Ingredients: (for 1 gallon)
· 3 ¼ lb. Honey
· 12 cups Extra Strong Brewed Coffee
· ½ tsp. Acid Blend
· 1 tsp. Nutrient
· Water to make 1 gallon if needed
· 1 pkg. Pasteur Champagne Yeast
Procedure:
Brew coffee. Heat 6 cups of coffee with honey, skim if necessary. Add in nutrient and acid blend. Pour coffee and coffee-sugar mixture into carboy. Add enough water to make one gallon. When cooled, pitch yeast and attach an air lock. You may wish to use a blow-off tube. If you do, after the initial violent fermentation, attach a regular air lock.
Per Cheezer: "The Coffee Mead is good, but you definately need to have a love for coffee to drink it."

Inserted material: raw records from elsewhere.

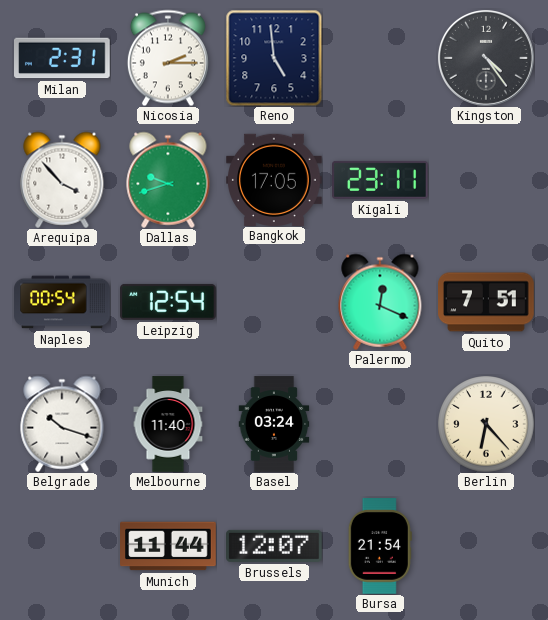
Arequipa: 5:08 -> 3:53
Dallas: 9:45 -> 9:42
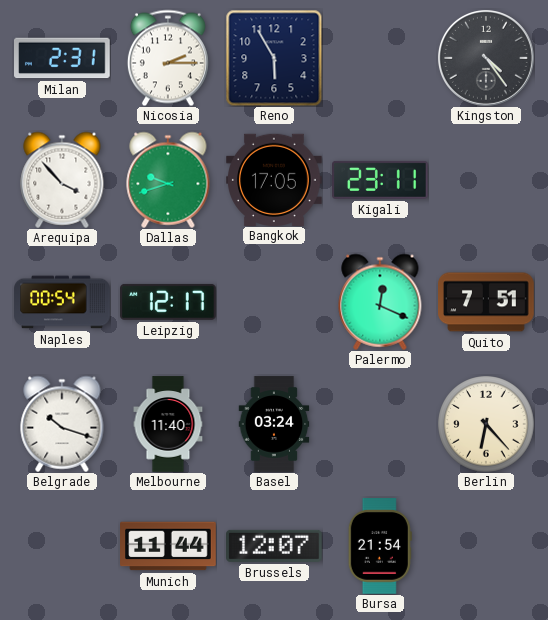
Reno: 4:59 -> 5:55
Leipzig: 12:54 -> 12:17
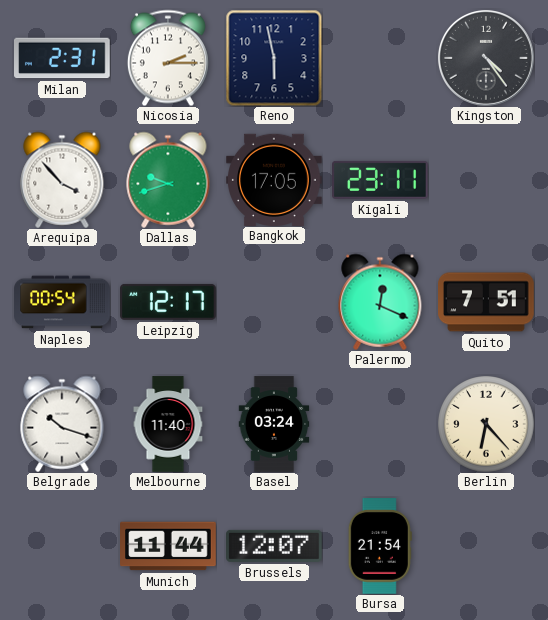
Reno: 5:55 -> 5:58
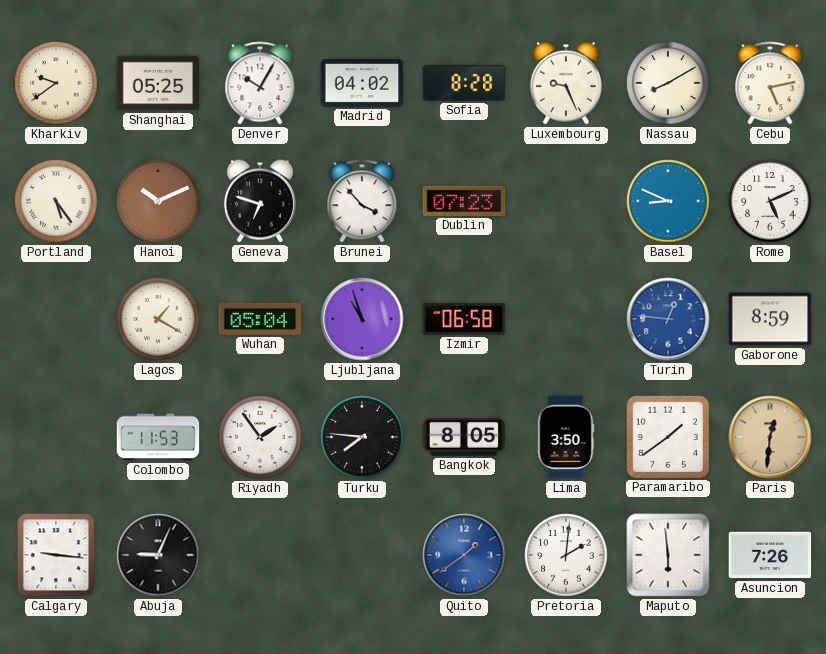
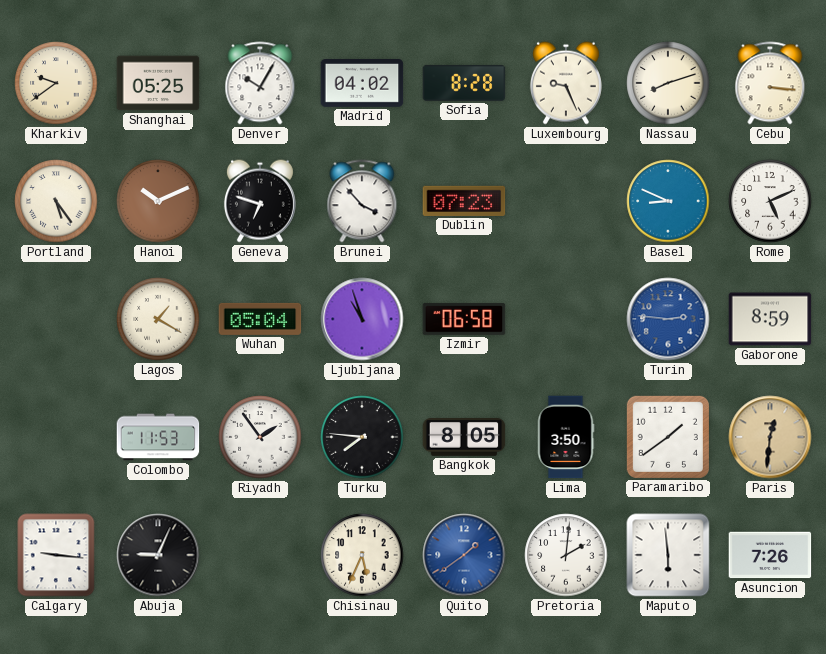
Nassau: 8:10 -> 8:12
Cebu: 5:13 -> 3:16
Turin: 12:46 -> 2:46
Chisinau: none -> 5:34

Recipe curtesy of "Cheezer"
 
I didn't add any acid to the coffee mead I made and I liked it fine the way it was. Also, you might consider cold steeping the coffee for a few hours to tone down the bitterness.
 
+1 on the cold steep!!
Brewing the coffee will release tanic acid.
Which could leave you with a very bitter taste.
If you can buy a bit of "fresh" coffee and grind it yourself, you should get some better results.

-Jason
 
Im thinking cold steeping mean simply to make it with cold water at first and let it set for a few hours? Tap water cold or place the carafe in the fridge?